- _Texte fourni_
Iran: Extension des troubles, 10 morts

Dix personnes ont été tuées lors des pires violences en Iran depuis le début il y a quatre jours des protestations contre la vie chère et le pouvoir, une contestation inédite depuis des années dans le pays.

Iran: Extension des troubles, 10 morts

Le 1 janvier 2018 à 9h17

Modifié le 1 janvier 2018 à 9h17

Dix personnes ont été tuées lors des pires violences en Iran depuis le début il y a quatre jours des protestations contre la vie chère et le pouvoir, une contestation inédite depuis des années dans le pays.

 

Au lendemain de son appel au calme et à sa promesse "d'un plus grand espace pour les critiques", le président Hassan Rohani a averti lundi que "le peuple iranien répondra aux fauteurs de troubles", une "petite minorité" selon lui.

Pour la quatrième nuit consécutive, des manifestants sont descendus dimanche soir dans la rue dans plusieurs villes du pays dont la capitale Téhéran pour protester contre le gouvernement et les difficultés économiques - chômage, vie chère et corruption.

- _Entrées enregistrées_
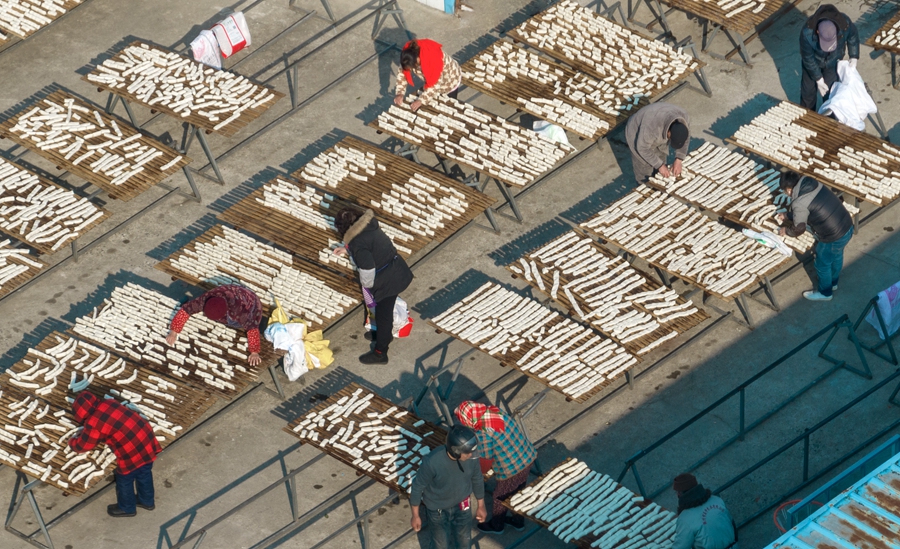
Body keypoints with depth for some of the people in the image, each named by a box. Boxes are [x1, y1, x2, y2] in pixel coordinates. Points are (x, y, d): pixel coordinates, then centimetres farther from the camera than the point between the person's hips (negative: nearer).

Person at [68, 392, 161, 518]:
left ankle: (127, 508, 43)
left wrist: (72, 441, 22)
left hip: (132, 453, -8)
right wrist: (85, 432, 33)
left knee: (124, 480, 20)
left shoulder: (93, 424, -14)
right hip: (147, 437, 8)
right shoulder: (107, 403, 8)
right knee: (144, 473, 30)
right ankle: (147, 501, 52)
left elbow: (81, 446, 0)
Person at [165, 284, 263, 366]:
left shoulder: (239, 309, -46)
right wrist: (173, 332, -29)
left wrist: (254, 352, -44)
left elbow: (252, 328, -45)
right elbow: (185, 310, -27)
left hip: (250, 302, -4)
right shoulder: (206, 299, -34)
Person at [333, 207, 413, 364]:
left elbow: (367, 271, -26)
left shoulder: (358, 243, -26)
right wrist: (347, 250, 22)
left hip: (388, 281, -9)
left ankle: (380, 353, 25)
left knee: (383, 314, 9)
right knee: (384, 311, 31)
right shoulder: (368, 226, 0)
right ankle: (386, 335, 55)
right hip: (397, 271, 9)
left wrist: (366, 285, -5)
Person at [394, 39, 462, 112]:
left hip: (450, 81, -5)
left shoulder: (434, 59, -44)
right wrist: (399, 94, -24)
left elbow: (436, 85, -39)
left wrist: (421, 101, -40)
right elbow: (402, 73, -14)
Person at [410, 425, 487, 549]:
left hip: (461, 504, 4)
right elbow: (418, 487, -20)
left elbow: (477, 479, -3)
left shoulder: (471, 457, -25)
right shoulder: (432, 462, -38)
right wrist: (415, 515, -8)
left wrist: (481, 505, 11)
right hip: (437, 509, -4)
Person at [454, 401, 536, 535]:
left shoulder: (483, 433, -27)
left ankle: (496, 526, 42)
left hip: (512, 469, -7)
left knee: (500, 497, 19)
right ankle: (518, 521, 50)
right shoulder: (498, 413, -7)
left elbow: (487, 460, -14)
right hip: (528, 458, 7)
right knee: (519, 491, 29)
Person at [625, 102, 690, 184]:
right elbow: (642, 148, -29)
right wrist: (660, 166, -26)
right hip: (637, 134, -5)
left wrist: (678, 161, -16)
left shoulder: (684, 117, -26)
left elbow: (685, 140, -8)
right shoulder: (652, 125, -43)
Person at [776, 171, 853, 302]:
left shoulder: (799, 203, -22)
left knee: (822, 264, 21)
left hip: (833, 237, -8)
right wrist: (788, 217, 26)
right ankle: (833, 282, 60)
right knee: (836, 256, 34)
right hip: (847, 226, 8)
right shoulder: (811, 184, 2)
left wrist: (786, 231, 12)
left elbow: (798, 229, -8)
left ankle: (825, 293, 44)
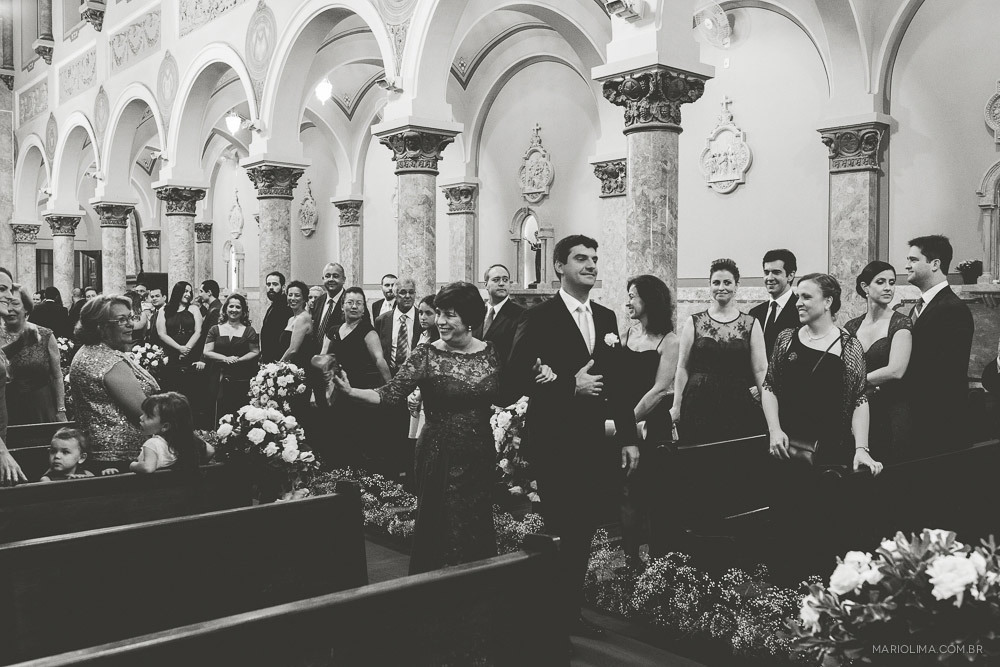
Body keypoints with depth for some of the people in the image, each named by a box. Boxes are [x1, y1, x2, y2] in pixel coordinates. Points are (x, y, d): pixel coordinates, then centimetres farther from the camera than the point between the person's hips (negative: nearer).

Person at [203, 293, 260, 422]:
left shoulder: (249, 331, 8)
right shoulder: (215, 330, 11)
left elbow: (255, 352, 3)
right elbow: (207, 352, 4)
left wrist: (238, 359, -11)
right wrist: (225, 358, -10)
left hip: (242, 382, -1)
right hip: (221, 381, 1)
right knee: (221, 415, -4)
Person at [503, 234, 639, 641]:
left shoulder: (606, 318, 11)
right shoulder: (539, 318, -8)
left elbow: (616, 381, 13)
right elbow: (515, 380, -14)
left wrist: (629, 437, 10)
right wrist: (570, 386, -19)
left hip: (595, 443, 6)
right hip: (556, 444, -6)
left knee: (583, 535, 14)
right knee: (558, 534, 1)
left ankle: (571, 612, 28)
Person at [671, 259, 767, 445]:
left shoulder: (751, 324, 6)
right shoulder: (694, 323, 5)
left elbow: (760, 370, 4)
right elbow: (683, 368, 6)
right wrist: (676, 406, 2)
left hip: (739, 404, 1)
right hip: (699, 403, 0)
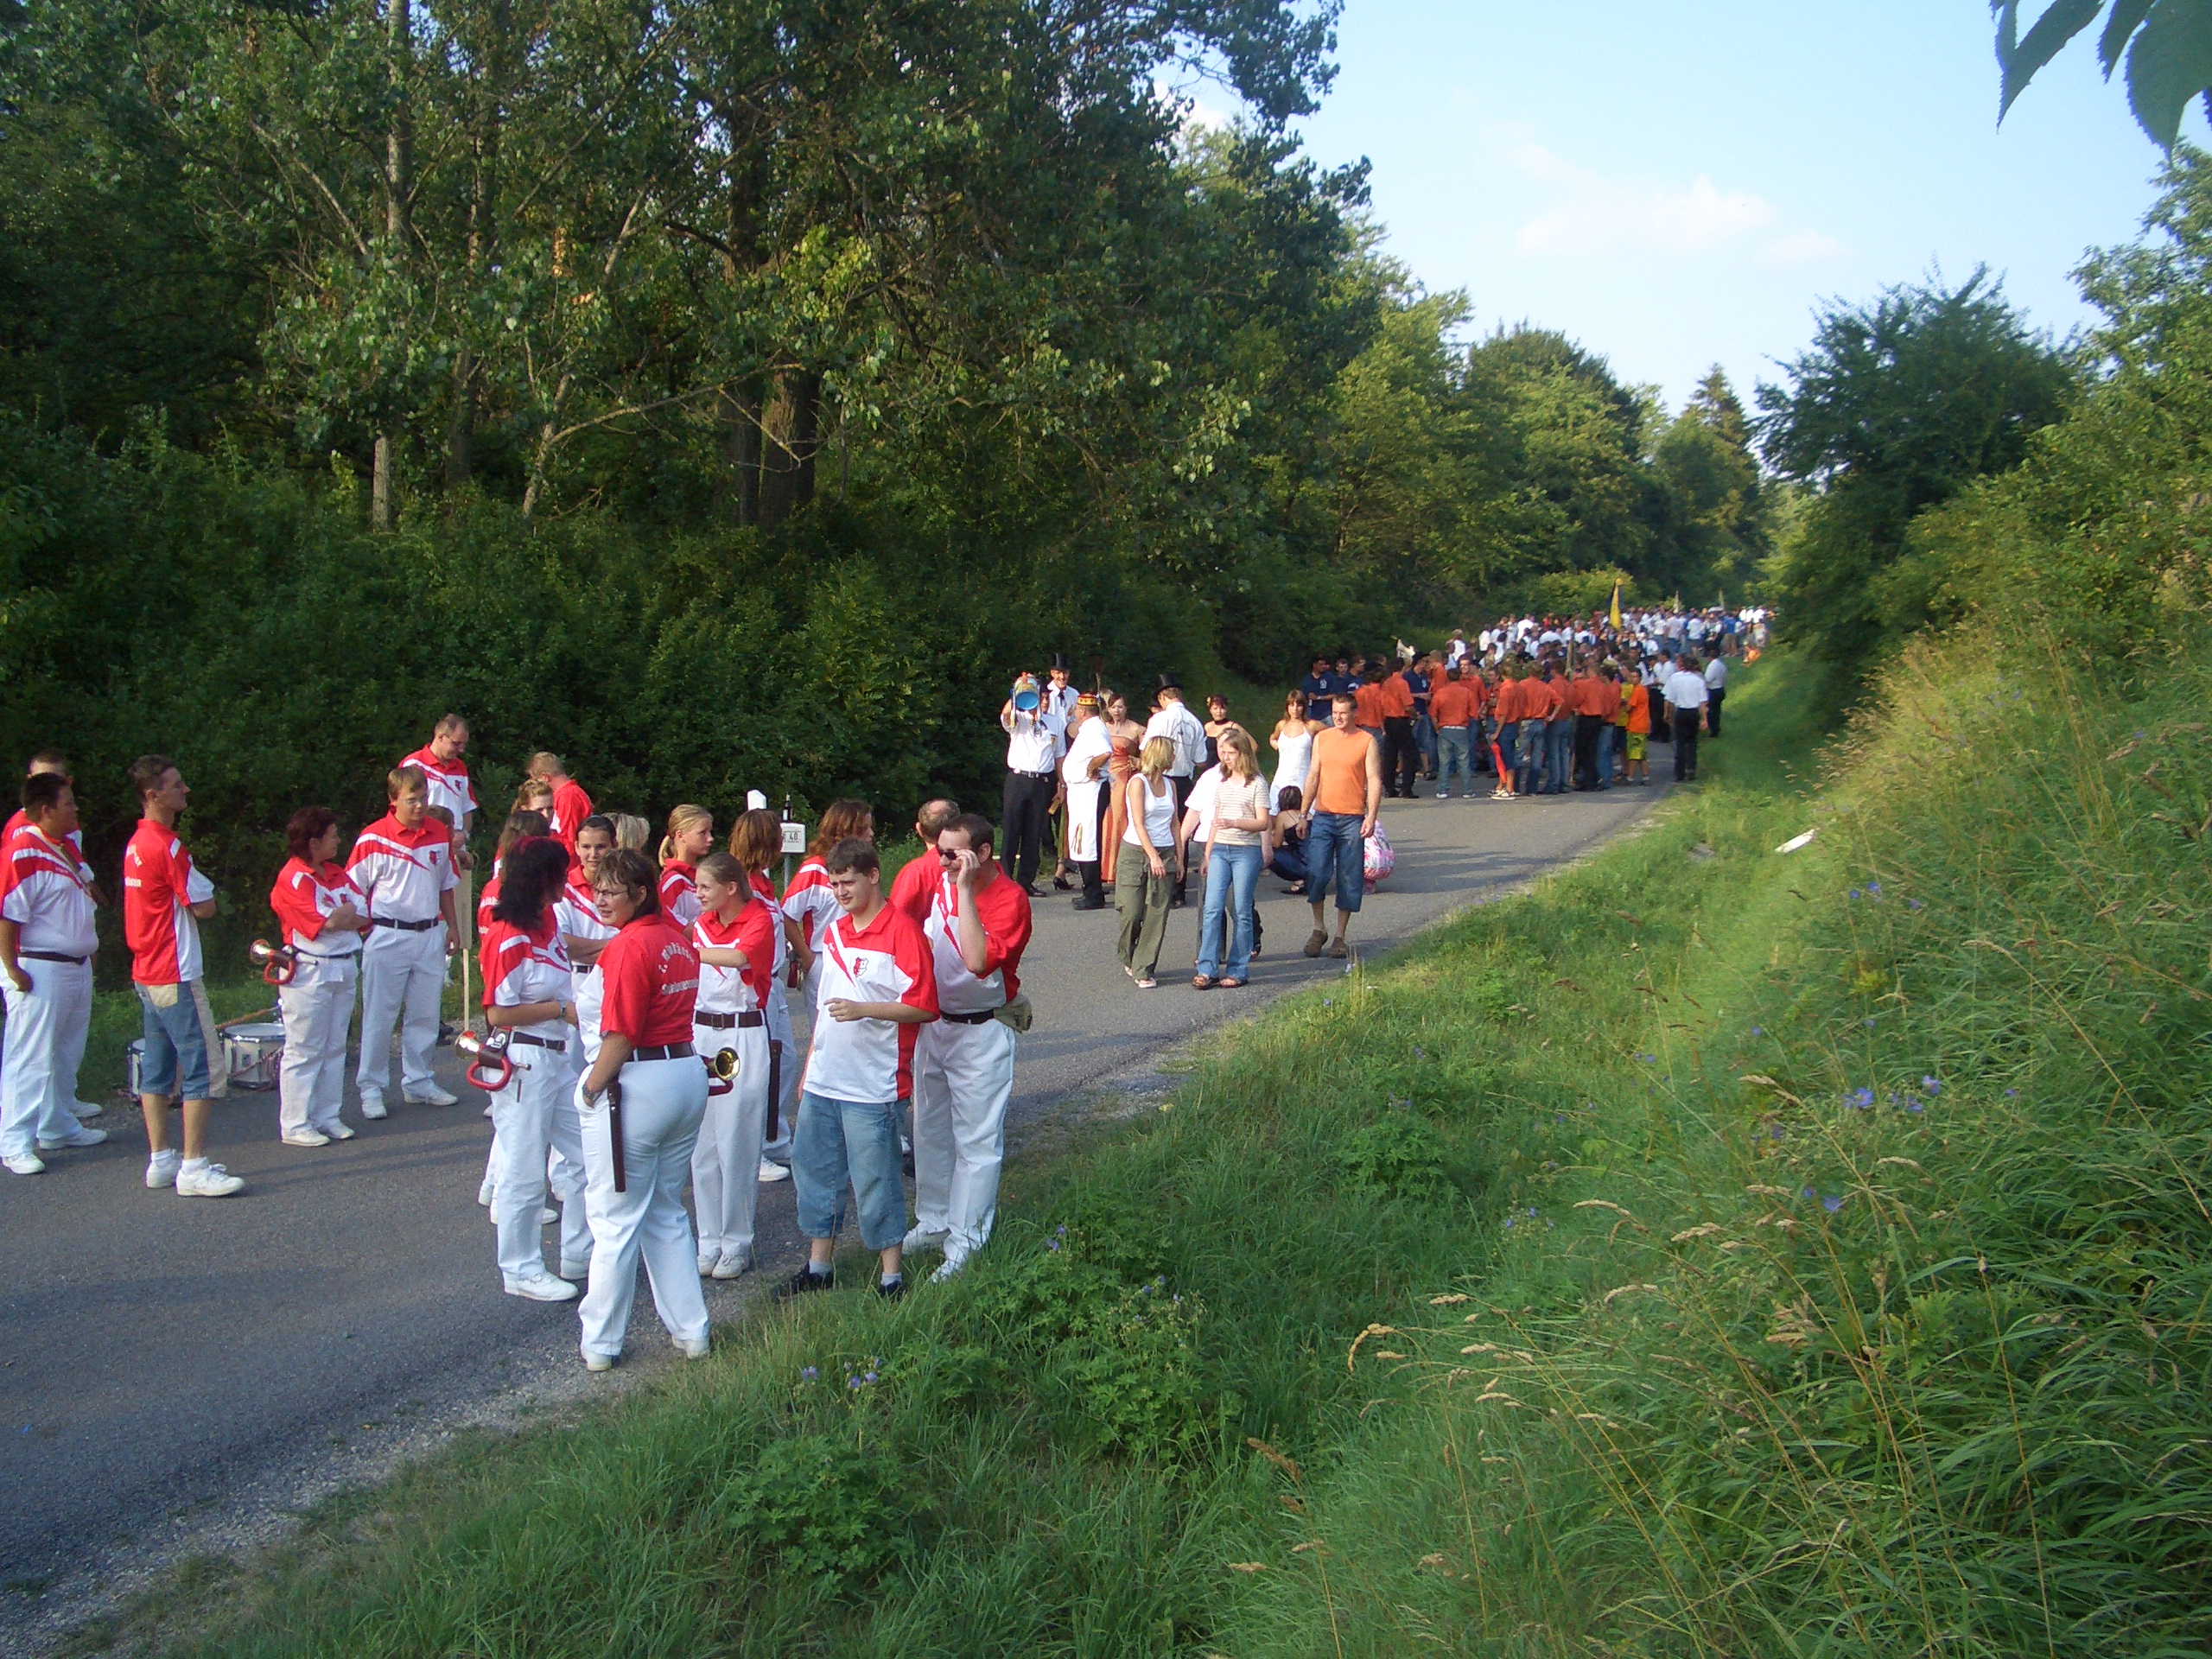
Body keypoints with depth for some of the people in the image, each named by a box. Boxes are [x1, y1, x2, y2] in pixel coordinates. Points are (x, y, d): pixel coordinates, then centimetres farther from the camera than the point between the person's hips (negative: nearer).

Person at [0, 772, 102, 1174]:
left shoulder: (66, 846, 11)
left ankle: (58, 1128, 31)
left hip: (76, 967, 9)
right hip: (40, 971, -9)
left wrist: (86, 957, 22)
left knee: (67, 1054, 18)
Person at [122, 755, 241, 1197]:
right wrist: (203, 887, 4)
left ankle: (160, 1160, 19)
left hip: (147, 973, 10)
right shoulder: (167, 846, -18)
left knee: (158, 1068, 13)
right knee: (205, 1068, -6)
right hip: (176, 975, -10)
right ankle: (193, 1168, -5)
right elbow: (204, 907, -13)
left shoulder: (137, 843, 12)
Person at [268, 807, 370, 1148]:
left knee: (335, 1048, 11)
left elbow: (365, 915, 6)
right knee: (304, 1051, -2)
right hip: (310, 972, -8)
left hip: (344, 969, 8)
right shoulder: (292, 879, -11)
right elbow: (326, 923, -20)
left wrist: (338, 916, -10)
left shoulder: (338, 873, 14)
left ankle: (327, 1117, 19)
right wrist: (348, 911, -2)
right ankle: (294, 1125, 4)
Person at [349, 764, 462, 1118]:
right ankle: (371, 1088, 11)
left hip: (429, 936, 5)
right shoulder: (373, 838, -10)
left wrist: (452, 926, 16)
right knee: (379, 1017, 2)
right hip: (388, 938, -5)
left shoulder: (439, 833, 5)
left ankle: (418, 1083, 24)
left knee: (426, 1015, 12)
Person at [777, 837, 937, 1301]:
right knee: (813, 1170, 14)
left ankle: (891, 1276, 13)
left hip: (873, 1086, -8)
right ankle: (817, 1267, 27)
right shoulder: (835, 932, 14)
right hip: (824, 1082, 8)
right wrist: (809, 1067, 21)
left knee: (875, 1180, -1)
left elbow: (923, 1006, -15)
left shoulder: (902, 932, -12)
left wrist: (862, 1010, -24)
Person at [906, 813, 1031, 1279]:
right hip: (933, 1024, 7)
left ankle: (965, 1242, 7)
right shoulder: (940, 882, -1)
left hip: (980, 1033, -7)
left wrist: (966, 888, -34)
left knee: (976, 1140, -1)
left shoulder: (1009, 899, -20)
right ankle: (932, 1222, 33)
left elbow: (978, 959, -36)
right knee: (930, 1130, 18)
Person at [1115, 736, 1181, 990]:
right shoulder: (1138, 782, -7)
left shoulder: (1169, 785, 11)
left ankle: (1144, 970, 1)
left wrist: (1179, 855, 8)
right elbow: (1138, 824, -13)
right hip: (1136, 852, -5)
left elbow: (1175, 823, 14)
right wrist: (1153, 856, -20)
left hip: (1165, 854, 5)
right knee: (1132, 913, -4)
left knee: (1157, 915, -3)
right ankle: (1128, 959, 23)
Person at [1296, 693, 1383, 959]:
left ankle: (1340, 937, 11)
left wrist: (1371, 817, -13)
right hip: (1322, 817, 2)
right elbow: (1313, 777, 13)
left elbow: (1374, 781, -2)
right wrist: (1303, 815, 8)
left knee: (1349, 880, 3)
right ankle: (1318, 930, 10)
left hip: (1352, 820, -2)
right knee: (1316, 873, -8)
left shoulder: (1367, 742, 1)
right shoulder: (1321, 739, 10)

- _Consignes_
Relevez toutes les difficultés économiques que l'article énumère comme motifs de protestation des manifestants.

- _Résultat obtenu_
- chômage
- vie chère
- corruption